→ **List of tasks**
• a. Translate this sentence from the throttle valve passage below into Spanish: "The throttle valve 3 is formed integrally with a lever 90 for rotating the valve 3 about a fulcrum shaft 91."
• b. Answer these questions using the throttle valve passage below:
(i) What two components make up the throttle valve-forced opener means 9?
(ii) What is connected to the arm 92a of the lever 92?
(iii) What is the end 90a of the lever 90 connected to?

→ **Page excerpt**
----------------------------------------

As shown in detail in FIG. 2, the throttle valve-forced opener means 9 comprises the solenoid valve 95 and a vacuum-responsive actuator 93. The throttle valve 3 is formed integrally with a lever 90 for rotating the valve 3 about a fulcrum shaft 91. Another lever 92 is mounted at its one end on the fulcrum shaft 91 and has an arm 92a at its other end to which is connected a rod 93a of the vacuum-responsive actuator 93. The lever 90 extends in opposite directions with respect to the fulcrum shaft 91, and is connected at its one end 90a to a wire cable 94 connected to a throttle pedal, not shown, and has its other end 90b disposed in urging contact with the arm 92a of the lever 92 so that pivotal displacement of the lever 90, i.e. the throttle valve 3, toward a closed position is limited by the lever 92.

----------------------------------------

Chart analysis data:
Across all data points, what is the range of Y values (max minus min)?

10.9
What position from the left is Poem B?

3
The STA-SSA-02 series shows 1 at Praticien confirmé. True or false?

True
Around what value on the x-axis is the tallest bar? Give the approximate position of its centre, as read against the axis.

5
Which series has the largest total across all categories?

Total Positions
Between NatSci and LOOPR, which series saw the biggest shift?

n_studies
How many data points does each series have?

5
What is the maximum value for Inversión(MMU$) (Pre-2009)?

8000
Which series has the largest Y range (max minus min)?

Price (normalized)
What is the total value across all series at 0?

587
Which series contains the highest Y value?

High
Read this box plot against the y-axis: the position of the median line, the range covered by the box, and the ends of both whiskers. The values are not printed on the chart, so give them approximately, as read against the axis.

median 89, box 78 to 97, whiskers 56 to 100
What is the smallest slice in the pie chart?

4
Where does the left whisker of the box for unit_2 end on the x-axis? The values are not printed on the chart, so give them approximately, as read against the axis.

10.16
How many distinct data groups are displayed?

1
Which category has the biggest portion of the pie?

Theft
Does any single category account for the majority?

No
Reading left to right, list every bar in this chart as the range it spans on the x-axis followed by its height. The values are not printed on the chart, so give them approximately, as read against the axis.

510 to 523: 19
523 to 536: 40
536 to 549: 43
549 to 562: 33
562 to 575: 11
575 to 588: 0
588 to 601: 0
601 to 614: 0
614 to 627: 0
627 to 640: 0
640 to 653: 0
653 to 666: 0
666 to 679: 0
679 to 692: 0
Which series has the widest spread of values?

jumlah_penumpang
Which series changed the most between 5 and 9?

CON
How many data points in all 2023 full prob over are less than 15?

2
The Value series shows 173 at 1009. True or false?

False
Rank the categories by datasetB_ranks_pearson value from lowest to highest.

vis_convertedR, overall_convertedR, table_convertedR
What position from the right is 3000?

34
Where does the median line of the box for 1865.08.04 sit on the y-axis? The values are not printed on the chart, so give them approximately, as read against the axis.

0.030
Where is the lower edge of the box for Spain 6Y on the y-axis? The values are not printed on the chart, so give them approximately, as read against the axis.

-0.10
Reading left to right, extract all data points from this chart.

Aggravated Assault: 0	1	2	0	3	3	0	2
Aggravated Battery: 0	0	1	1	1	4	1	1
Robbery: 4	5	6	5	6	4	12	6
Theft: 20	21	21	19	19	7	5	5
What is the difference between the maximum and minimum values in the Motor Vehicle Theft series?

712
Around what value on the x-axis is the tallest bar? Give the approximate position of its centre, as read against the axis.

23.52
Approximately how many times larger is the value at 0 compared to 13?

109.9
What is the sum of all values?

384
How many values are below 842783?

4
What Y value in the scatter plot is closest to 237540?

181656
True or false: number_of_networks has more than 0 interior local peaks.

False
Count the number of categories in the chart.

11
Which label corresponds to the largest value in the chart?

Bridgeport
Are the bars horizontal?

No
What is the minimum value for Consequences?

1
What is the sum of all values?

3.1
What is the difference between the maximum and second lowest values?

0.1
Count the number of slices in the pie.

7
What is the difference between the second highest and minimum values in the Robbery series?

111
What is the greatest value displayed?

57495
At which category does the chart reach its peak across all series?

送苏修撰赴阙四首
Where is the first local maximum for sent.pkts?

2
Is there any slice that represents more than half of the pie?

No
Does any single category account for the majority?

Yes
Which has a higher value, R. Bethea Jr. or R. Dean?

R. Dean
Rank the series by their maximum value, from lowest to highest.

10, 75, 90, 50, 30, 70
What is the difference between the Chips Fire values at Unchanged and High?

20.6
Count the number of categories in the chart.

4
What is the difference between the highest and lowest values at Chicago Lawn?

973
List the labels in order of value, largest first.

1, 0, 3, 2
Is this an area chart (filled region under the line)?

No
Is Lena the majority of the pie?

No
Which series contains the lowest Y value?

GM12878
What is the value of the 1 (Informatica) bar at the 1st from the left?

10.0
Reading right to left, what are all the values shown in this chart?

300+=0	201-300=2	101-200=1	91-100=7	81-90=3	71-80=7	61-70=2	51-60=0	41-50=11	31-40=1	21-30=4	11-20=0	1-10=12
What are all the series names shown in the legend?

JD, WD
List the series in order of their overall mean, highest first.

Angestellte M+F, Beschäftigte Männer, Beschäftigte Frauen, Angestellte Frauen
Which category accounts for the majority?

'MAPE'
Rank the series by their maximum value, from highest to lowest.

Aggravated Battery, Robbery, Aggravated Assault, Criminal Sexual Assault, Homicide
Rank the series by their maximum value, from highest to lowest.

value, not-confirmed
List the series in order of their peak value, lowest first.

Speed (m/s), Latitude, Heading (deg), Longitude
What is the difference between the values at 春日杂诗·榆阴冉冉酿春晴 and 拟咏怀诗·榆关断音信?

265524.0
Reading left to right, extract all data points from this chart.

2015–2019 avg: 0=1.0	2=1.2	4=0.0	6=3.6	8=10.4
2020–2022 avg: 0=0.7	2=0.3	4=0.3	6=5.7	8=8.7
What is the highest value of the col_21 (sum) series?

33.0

----------------------------------------

→ **Exercise answers**
• a. La válvula de mariposa 3 está formada integralmente con una palanca 90 para hacer girar la válvula 3 alrededor de un eje de fulcro 91.

• b.
(i) The solenoid valve 95 and a vacuum-responsive actuator 93.
(ii) A rod 93a of the vacuum-responsive actuator 93.
(iii) A wire cable 94 connected to a throttle pedal.